■ **EXTRACT PROVIDED**
════════════════

Asus ROG Ally upgraded with 32GB of 7,500MTs RAM

No need to worry about the warranty void sticker anymore.

Asus ROG Ally motherboard.

SlickBuys Mods and Repairs has modified an Asus ROG Ally handheld with double the RAM capacity. All it took was some widely available tools, not to mention a good amount of knowledge. Nothing stops modders from pushing their hardware to the limits.

Lately, it seems everything that carries memory chips is being upgraded with more capacity. From the RTX 3070 16GB VRAM revamp for gaming, to the RTX 4080 20GB upgrade to suit AI demands. Now it’s the ROG Ally’s turn.

SlickBuys had to completely disassemble the handheld to access the motherboard and RAM chips. The first step is comparatively easy, you just need to unsolder the original memory chips while being careful not to remove or break any surface-mounted components. The heat gun melts nearby solder points too. A simple slip means you’ll have a bunch of tiny capacitors and resistors all over the place.

Asus ROG Ally RAM chips.

After removing the four memory ICs, it’s time to clean any residue from the older chips. Cleaning is very important, any residue could cause a contact to break, meaning you would have to redo everything because you can’t be sure which chip is malfunctioning. Next, you need to carefully place the new high-density RAM chips in place, while respecting the correct orientation. You don’t want to short circuit your motherboard. Then, you melt each solder ball on every chip using a heat gun. Remove the BIOS chip to flash it with the modified code. Let everything cool and partially reassemble the handheld to make sure it’s still alive. Voila, you have more RAM between your hands than many desktop gaming PCs.

If the memory ICs don’t have solder balls attached already, you’ll need to do that manually using a dedicated stencil.

Asus ROG Ally PCB cleaning.

Interestingly, while it may seem complicated in the first place, SlickBuys didn’t use any highly specialised tools. Swapping a GPU, for example, requires an expensive machine. Here, all that’s needed is a heat gun, a soldering iron, new RAM chips, and some know-how. Even the tool to flash BIOS costs under £10 on AliExpress. That said, I’d probably let a professional do it for me. I can’t risk messing up a £699 machine.

Unfortunately, SlickBuys didn’t share any before and after benchmarks, so we don’t have any idea about the performance uplifts. The ROG Ally did indicate 32GB of RAM in its menus, so it’s at least registered.

This is not the modder’s first rodeo. He previously swapped the Steam Deck’s Wi-Fi 5 module for a faster Wi-Fi 6 one, in addition to upgrading the RAM to 32GB. And the best part, SlickBuys Mods and Repairs offers his services to anyone feeling like upgrading their handheld machines. That said, pricing is on a case-by-case basis.

════════════════

■ **WORK INSTRUCTION**
Using the article on the ROG Ally RAM upgrade, answer these questions:
1. How many memory ICs were removed from the motherboard?
2. What does the tool to flash the BIOS cost on AliExpress?
3. What wireless module did the modder previously swap out of the Steam Deck, and what replaced it?

■ **SUPPLIED MATERIAL**
════════════════

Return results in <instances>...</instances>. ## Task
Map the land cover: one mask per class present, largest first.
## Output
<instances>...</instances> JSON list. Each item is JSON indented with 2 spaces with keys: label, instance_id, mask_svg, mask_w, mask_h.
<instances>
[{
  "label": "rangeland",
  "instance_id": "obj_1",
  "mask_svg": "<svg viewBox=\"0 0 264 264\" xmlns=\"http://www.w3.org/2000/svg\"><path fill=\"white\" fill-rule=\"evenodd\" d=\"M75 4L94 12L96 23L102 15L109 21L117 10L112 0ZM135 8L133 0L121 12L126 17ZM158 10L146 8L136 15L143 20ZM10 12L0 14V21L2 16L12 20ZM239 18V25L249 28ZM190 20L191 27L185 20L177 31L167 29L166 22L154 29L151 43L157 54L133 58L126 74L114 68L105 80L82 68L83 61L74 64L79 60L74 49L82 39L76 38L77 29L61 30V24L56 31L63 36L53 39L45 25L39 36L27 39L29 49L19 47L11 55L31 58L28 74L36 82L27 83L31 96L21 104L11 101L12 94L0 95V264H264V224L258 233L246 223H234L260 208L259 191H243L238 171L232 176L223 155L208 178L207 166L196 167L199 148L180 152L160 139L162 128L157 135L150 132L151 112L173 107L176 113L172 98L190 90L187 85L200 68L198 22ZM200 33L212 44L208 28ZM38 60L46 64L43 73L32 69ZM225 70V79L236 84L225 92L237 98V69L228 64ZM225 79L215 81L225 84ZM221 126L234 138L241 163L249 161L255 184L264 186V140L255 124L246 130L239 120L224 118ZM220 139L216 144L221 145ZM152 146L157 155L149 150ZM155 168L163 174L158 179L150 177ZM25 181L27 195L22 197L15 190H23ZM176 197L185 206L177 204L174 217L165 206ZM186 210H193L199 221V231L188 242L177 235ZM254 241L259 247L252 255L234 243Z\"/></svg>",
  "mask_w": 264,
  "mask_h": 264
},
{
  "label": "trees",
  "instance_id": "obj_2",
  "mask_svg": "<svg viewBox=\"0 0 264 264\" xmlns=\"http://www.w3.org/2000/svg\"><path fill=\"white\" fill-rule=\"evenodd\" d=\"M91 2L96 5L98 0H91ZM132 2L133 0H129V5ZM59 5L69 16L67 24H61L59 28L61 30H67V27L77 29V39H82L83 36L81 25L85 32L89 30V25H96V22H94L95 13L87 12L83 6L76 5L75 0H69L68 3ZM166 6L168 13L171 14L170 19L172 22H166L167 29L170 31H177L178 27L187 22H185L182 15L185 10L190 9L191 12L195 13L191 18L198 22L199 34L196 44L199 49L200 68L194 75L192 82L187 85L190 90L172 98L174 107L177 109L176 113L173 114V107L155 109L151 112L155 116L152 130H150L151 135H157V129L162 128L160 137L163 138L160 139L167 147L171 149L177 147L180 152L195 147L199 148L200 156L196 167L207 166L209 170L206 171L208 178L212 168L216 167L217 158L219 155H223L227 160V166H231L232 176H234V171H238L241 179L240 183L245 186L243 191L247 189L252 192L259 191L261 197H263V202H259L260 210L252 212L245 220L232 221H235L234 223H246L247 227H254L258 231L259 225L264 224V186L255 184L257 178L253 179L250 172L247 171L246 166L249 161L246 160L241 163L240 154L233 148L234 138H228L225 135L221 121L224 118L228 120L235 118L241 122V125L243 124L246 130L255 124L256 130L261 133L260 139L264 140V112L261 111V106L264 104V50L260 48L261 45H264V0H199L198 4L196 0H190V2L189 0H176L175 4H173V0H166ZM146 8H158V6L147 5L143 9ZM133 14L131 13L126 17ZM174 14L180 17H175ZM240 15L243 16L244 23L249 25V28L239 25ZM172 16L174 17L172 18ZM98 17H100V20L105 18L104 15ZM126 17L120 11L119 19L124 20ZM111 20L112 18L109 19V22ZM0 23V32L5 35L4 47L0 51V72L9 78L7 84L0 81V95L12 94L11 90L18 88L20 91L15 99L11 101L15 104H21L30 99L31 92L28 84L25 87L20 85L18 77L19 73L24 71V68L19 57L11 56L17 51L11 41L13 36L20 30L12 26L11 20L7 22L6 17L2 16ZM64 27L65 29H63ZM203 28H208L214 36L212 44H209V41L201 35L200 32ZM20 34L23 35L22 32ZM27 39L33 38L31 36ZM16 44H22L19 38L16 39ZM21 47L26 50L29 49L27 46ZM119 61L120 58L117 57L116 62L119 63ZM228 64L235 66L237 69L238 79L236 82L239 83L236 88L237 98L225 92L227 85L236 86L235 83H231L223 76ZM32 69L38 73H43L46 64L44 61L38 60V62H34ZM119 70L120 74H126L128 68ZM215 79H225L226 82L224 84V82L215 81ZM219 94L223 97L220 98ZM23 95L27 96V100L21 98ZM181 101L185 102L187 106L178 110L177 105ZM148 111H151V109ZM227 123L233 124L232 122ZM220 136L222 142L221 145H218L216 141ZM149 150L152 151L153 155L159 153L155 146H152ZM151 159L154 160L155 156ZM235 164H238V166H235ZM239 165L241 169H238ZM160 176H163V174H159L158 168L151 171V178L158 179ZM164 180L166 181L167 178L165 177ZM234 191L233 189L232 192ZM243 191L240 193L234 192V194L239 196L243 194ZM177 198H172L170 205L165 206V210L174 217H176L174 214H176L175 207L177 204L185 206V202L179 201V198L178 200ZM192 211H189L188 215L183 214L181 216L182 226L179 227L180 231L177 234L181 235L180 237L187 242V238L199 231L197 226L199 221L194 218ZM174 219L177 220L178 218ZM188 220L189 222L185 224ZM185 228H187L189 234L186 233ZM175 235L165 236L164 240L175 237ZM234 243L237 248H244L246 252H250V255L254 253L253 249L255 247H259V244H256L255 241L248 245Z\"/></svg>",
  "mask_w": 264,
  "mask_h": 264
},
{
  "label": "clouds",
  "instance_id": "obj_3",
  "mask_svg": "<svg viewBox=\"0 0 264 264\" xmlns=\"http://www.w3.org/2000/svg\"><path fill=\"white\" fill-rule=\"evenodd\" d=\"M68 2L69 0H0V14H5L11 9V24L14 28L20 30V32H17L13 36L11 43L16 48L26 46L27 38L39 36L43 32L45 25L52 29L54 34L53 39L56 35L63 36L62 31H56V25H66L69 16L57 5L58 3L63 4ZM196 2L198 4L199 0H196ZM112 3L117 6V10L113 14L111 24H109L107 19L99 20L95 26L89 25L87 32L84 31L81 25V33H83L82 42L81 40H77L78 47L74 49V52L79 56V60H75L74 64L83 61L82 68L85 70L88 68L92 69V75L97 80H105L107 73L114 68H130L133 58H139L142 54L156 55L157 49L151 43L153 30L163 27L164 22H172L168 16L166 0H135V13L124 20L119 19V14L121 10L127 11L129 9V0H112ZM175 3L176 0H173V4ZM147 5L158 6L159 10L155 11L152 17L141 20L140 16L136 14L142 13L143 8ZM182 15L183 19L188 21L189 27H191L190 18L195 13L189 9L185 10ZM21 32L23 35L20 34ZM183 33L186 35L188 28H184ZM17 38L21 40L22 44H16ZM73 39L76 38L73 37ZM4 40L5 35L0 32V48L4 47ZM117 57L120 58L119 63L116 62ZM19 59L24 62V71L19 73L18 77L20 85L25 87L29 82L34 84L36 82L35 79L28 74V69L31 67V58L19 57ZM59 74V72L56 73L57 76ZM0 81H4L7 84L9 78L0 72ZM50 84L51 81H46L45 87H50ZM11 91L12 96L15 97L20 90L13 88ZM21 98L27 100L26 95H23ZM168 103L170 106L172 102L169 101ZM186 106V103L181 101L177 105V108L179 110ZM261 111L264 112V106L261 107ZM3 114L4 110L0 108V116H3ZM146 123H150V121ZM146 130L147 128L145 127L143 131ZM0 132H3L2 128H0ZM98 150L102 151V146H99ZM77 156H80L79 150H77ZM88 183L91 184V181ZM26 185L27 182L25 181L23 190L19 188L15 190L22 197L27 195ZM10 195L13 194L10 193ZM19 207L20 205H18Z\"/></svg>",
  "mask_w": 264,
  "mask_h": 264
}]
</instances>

════════════════

■ **SOLUTION TO THIS TASK**
1. Four.
2. Under £10.
3. The Wi-Fi 5 module was replaced with a faster Wi-Fi 6 module.